Paying attention to more than the attention hogs
It seems to me like some of us get our best thinking done at 10 p.m. at night. There are Design Team leaders were, in maybe the most stimulating meeting I attend, talking about what to do with our next season. Justin is our leader. And he was instructing about how to “win” an audience. He was lauding his wife Sarah for starting a portion of the meeting she was leading with a blast from her kazoo. I liked it too. I kept paying attention. You know, most people are actually paying attention to what we do
But then, I thought, (the state certainly is). In fact, most people that come to worship on a Sunday evening (on Memorial Day weekend of all days!) are there to worship, learn, and respond. Over-emphasizing a leader’s charisma may not necessarily be a soul-saving path. We are so used to being advertised to, lulled into listening, seduced into acceptance, that we’ve lost the art of just listening. Is the most charismatic person in the room the one that’s most fit to lead us? I’m not sure.
I made the point that the people that are zoning you out are the people that are zoned out anyway. The people who didn’t mentally prepare to be at the meeting. They come exhausted out of obligation and are annoyed that the same people are talking for as long as they are. Sure, the leaders up front may not be delivering the most well-prepared or thought-out speech, but they are trying to do something and although many people are respectful enough to listen to them, it seems to me that the entitled members of our community are the ones that are most likely to zone them out.
This is personal! It’s not like we’re at Joel Osteen’s church where we are a blip in the mass so that you can zone out if Joel isn’t being his usual self. We’re closer, we can smell each other, we barely need a microphone. Pay attention! People matter and so does what they say! I should note that it is worthy for our leaders to do their best to present well, but more than they’re style, it is them that matters.
We aren’t used to doing this. During the intro to the public meeting, I exclaimed to the group—“Hey! I’m talking to you! Not just the ‘new person.’” Someone fell asleep and I had to wake them up during the meeting so they could keep doing their job. Another person couldn’t get off their smart phone. We’re all guilty of it. Ready to be entertained by the next thing and judging it not worthy if it drags for just a second.
I’m guilty of this all the time; I work on offering the most impassioned speech I can give, fit with jokes, hooks, and stories that keep drawing the audience in, but I’m not sure I’m most trustworthy when I’m slickest. I think I might be better off just being me. Just being who God made me, warts and all. Many of us fail at being that attention-grabbing leader, meanwhile what we present isn’t personal enough to attach to. It can be cold, and route—reading off of a piece of paper thoughts that really have nothing to do with us.
Out leaders might not offer the introduction that enchants you, nor will they offer the most engaging stories or the funniest jokes—but I do believe they are saying something that’s worthy to be listened to, especially if it’s about them and how they relate to God and God to them. If we make it that personal and that intimate, I think that’s all that matters. Not that we are just clever or witty.

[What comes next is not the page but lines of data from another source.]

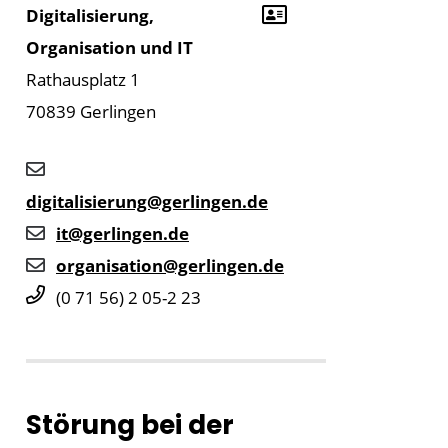
Digitalisierung,
Organisation und IT
Rathausplatz 1
70839
Gerlingen
digitalisierung@gerlingen.de
it@gerlingen.de
organisation@gerlingen.de
(0
71
56) 2
05-2
23
Störung bei der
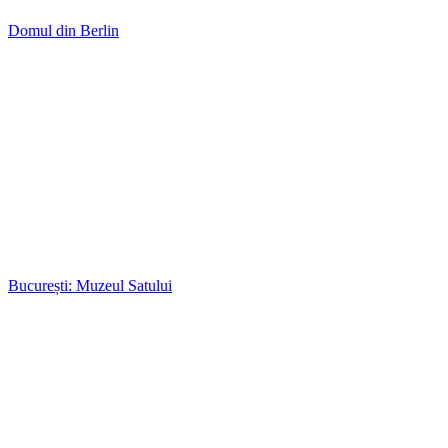
Domul din Berlin
București: Muzeul Satului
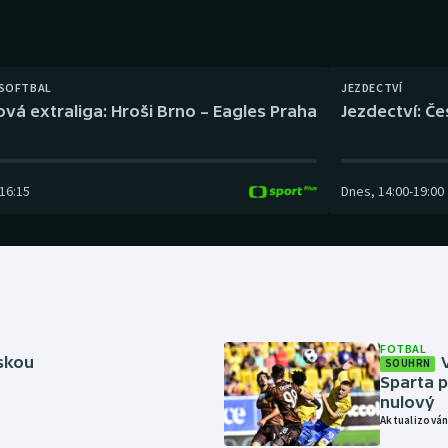
Moderní pětiboj
Triatlon
Motorsport
Veslování
 SOFTBAL
JEZDECTVÍ
Olympijské hry
Vodní slalom
ová extraliga: Hroši Brno – Eagles Praha
Jezdectví: Č
Parasport
Volejbal
16:15
Dnes
,
14:00
-
19:00
Plavání
Ostatní
Plážový volejbal
FOTBAL
rskou
SOUHRN
Sparta p
nulový
Aktualizován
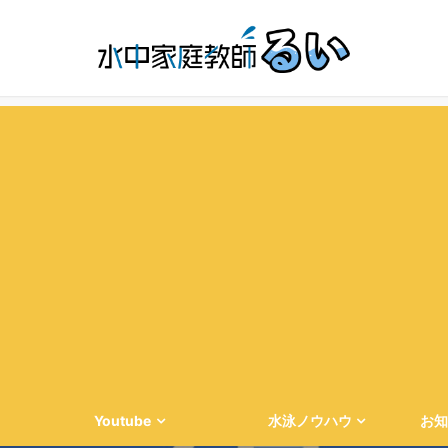
Youtube
水泳ノウハウ
お知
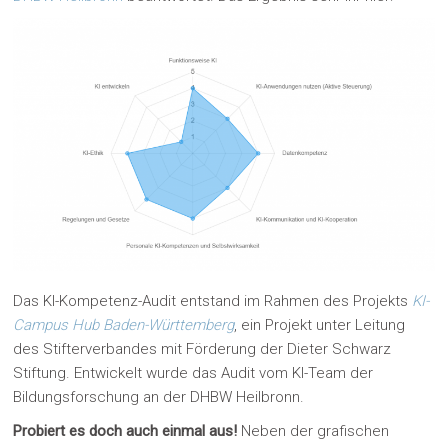
Das KI-Kompetenz-Audit entstand im Rahmen des Projekts
KI-
Campus Hub Baden-Württemberg
, ein Projekt unter Leitung
des Stifterverbandes mit Förderung der Dieter Schwarz
Stiftung. Entwickelt wurde das Audit vom KI-Team der
Bildungsforschung an der DHBW Heilbronn.
Probiert es doch auch einmal aus!
Neben der grafischen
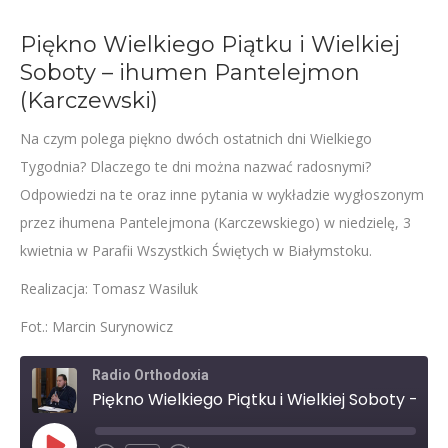
Piękno Wielkiego Piątku i Wielkiej
Soboty – ihumen Pantelejmon
(Karczewski)
Na czym polega piękno dwóch ostatnich dni Wielkiego
Tygodnia? Dlaczego te dni można nazwać radosnymi?
Odpowiedzi na te oraz inne pytania w wykładzie wygłoszonym
przez ihumena Pantelejmona (Karczewskiego) w niedzielę, 3
kwietnia w Parafii Wszystkich Świętych w Białymstoku.
Realizacja: Tomasz Wasiluk
Fot.: Marcin Surynowicz
Radio Orthodoxia
Piękno Wielkiego Piątku i Wielkiej Soboty – ihumen Pantelejmon (Karczewski)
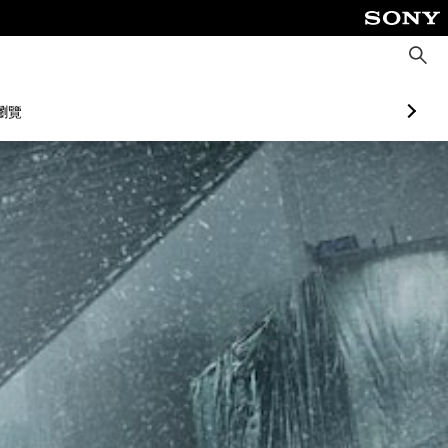
搜
尋
瀏覽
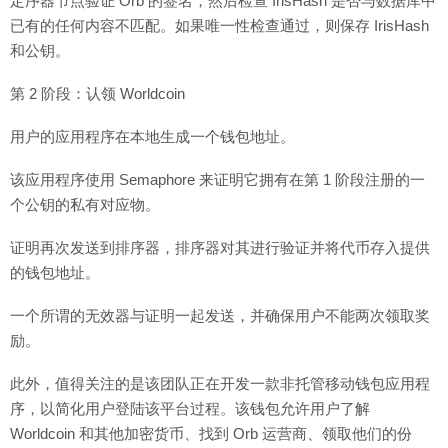
定序器节点验证 Orb 的签名，然后检查 IrisHash 是否与数据库中
已有的任何内容不匹配。如果唯一性检查通过，则保存 IrisHash
和公钥。
第 2 阶段：认领 Worldcoin
用户的应用程序在本地生成一个钱包地址。
该应用程序使用 Semaphore 来证明它拥有在第 1 阶段注册的一
个公钥的私有对应物。
证明再次发送到排序器，排序器对其进行验证并将代币存入提供
的钱包地址。
一个所谓的无效器与证明一起发送，并确保用户不能两次领取奖
励。
此外，值得关注的是该团队正在开发一款非托管移动钱包应用程
序，以简化用户登陆该平台过程。该钱包允许用户了解
Worldcoin 和其他加密货币、找到 Orb 运营商、领取他们的份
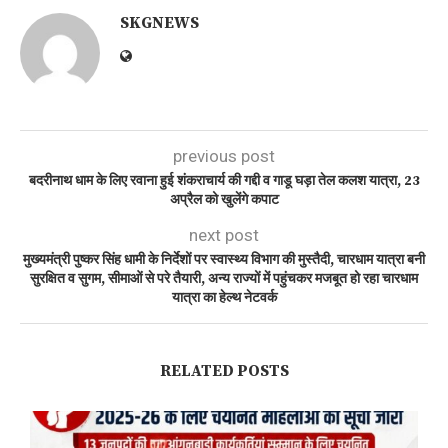
SKGNEWS
previous post
बदरीनाथ धाम के लिए रवाना हुई शंकराचार्य की गद्दी व गाडू घड़ा तेल कलश यात्रा, 23
अप्रैल को खुलेंगे कपाट
next post
मुख्यमंत्री पुष्कर सिंह धामी के निर्देशों पर स्वास्थ्य विभाग की मुस्तैदी, चारधाम यात्रा बनी
सुरक्षित व सुगम, सीमाओं से परे तैयारी, अन्य राज्यों में पहुंचकर मजबूत हो रहा चारधाम
यात्रा का हेल्थ नेटवर्क
RELATED POSTS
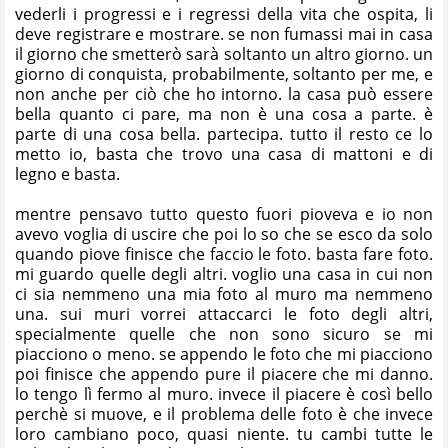
vederli i progressi e i regressi della vita che ospita, li
deve registrare e mostrare. se non fumassi mai in casa
il giorno che smetterò sarà soltanto un altro giorno. un
giorno di conquista, probabilmente, soltanto per me, e
non anche per ciò che ho intorno. la casa può essere
bella quanto ci pare, ma non è una cosa a parte. è
parte di una cosa bella. partecipa. tutto il resto ce lo
metto io, basta che trovo una casa di mattoni e di
legno e basta.
mentre pensavo tutto questo fuori pioveva e io non
avevo voglia di uscire che poi lo so che se esco da solo
quando piove finisce che faccio le foto. basta fare foto.
mi guardo quelle degli altri. voglio una casa in cui non
ci sia nemmeno una mia foto al muro ma nemmeno
una. sui muri vorrei attaccarci le foto degli altri,
specialmente quelle che non sono sicuro se mi
piacciono o meno. se appendo le foto che mi piacciono
poi finisce che appendo pure il piacere che mi danno.
lo tengo lì fermo al muro. invece il piacere è così bello
perchè si muove, e il problema delle foto è che invece
loro cambiano poco, quasi niente. tu cambi tutte le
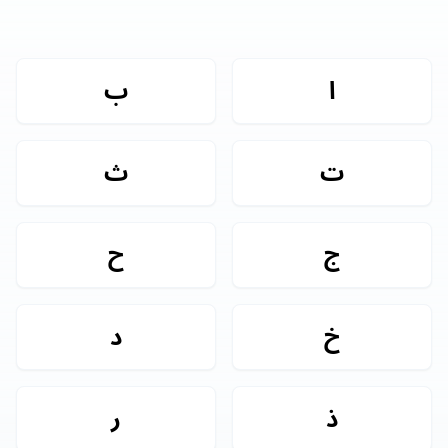
ا
ب
ت
ث
ج
ح
خ
د
ذ
ر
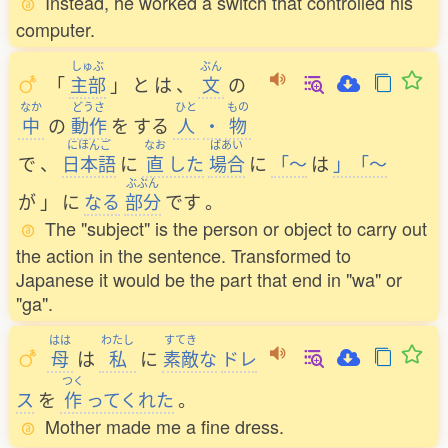
Instead, he worked a switch that controlled his
computer.
しゅぶ
ぶん
「
主部
」
と
は
、
文
の
なか
どうさ
ひと
もの
中
の
動作
を
する
人
・
物
にほんご
なお
ばあい
で
、
日本語
に
直
した
場合
に
「～
は
」「～
ぶぶん
が
」
に
なる
部分
です
。
The "subject" is the person or object to carry out
the action in the sentence. Transformed to
Japanese it would be the part that end in "wa" or
"ga".
はは
わたし
すてき
母
は
私
に
素敵
な
ドレ
つく
ス
を
作
ってくれた
。
Mother made me a fine dress.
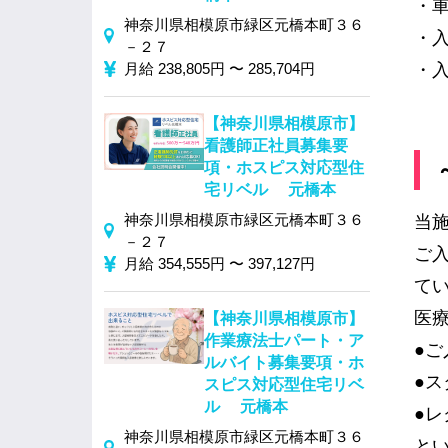
・
神奈川県相模原市緑区元橋本町３６
・
－２７
月給 238,805円 〜 285,704円
・
【神奈川県相模原市】
看護師正社員募集要
項・ホスピス対応型住
宅リベル 元橋本
神奈川県相模原市緑区元橋本町３６
当
－２７
ご
月給 354,555円 〜 397,127円
て
医
【神奈川県相模原市】
作業療法士パート・ア
●ご
ルバイト募集要項・ホ
●
スピス対応型住宅リベ
ル 元橋本
●
神奈川県相模原市緑区元橋本町３６
と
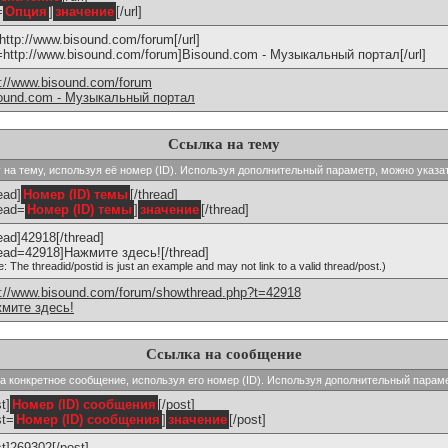
=
Опция
]
значение
[/url]
]http://www.bisound.com/forum[/url]
l=http://www.bisound.com/forum]Bisound.com - Музыкальный портал[/url]
p://www.bisound.com/forum
ound.com - Музыкальный портал
Ссылка на тему
ку на тему, используя её номер (ID). Используя дополнительный параметр, можно указа
ead]
Номер (ID) темы
[/thread]
read=
Номер (ID) темы
]
значение
[/thread]
read]42918[/thread]
read=42918]Нажмите здесь![/thread]
e: The threadid/postid is just an example and may not link to a valid thread/post.)
p://www.bisound.com/forum/showthread.php?t=42918
мите здесь!
Ссылка на сообщение
 на конкретное сообщение, используя его номер (ID). Используя дополнительный парам
t]
Номер (ID) сообщения
[/post]
st=
Номер (ID) сообщения
]
значение
[/post]
st]269302[/post]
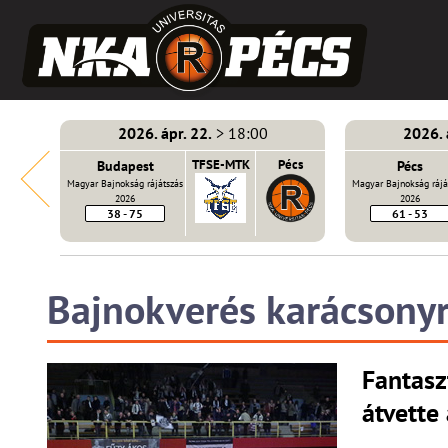
2026. ápr. 22.
> 18:00
2026. 
E-MTK
Budapest
TFSE-MTK
Pécs
Pécs
Magyar Bajnokság rájátszás
Magyar Bajnokság rájá
2026
2026
38 - 75
61 - 53
Bajnokverés karácsonyr
Fantasz
átvette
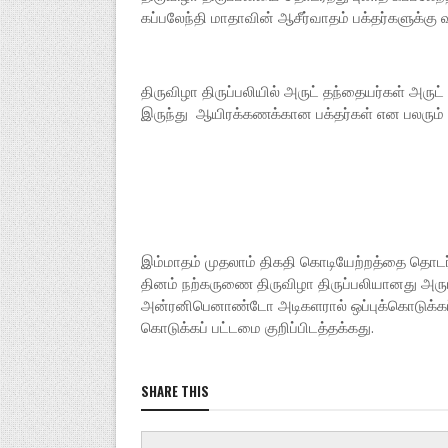
கப்பலேந்தி மாதாவின் ஆசீர்வாதம் பக்தர்களுக்கு வ
திருவிழா திருப்பலியில் அருட் தந்தையர்கள் அரு
இருந்து ஆயிரக்கணக்கான பக்தர்கள் என பலரும் 
இம்மாதம் முதலாம் திகதி கொடியேற்றத்தை தொடர்ந
தினம் நற்கருணை திருவிழா திருப்பலியானது அர
அன்ரனிபெனாண்டோ அடிகளரால் ஒப்புக்கொடுக்கப்பட
கொடுக்கப் பட்டமை குறிப்பிடத்தக்கது.
SHARE THIS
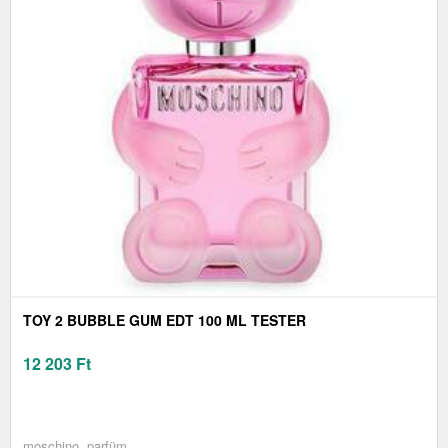
TOY 2 BUBBLE GUM EDT 100 ML TESTER
12 203
Ft
moschino, parfüm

I think that, alone, is a point of Christianity. Jesus found favor in us. He died for us. We were worth it in his mind. We are his children, redeemed and full of significance and value. When we show each other that mutual respect, we actually build the kind of gravity that’s crucial for our mission—crucial to including more people into our community. That authenticity, that genuineness, is really what’s inviting about Circle of Hope, not how attractive our leaders are.
But to be fair, they are very good. I’m honored to be serving with them. They are thoughtful, smart, talented, and faithful. I’m thankful for their leadership and I am inspired by it. They are worthy to be followed.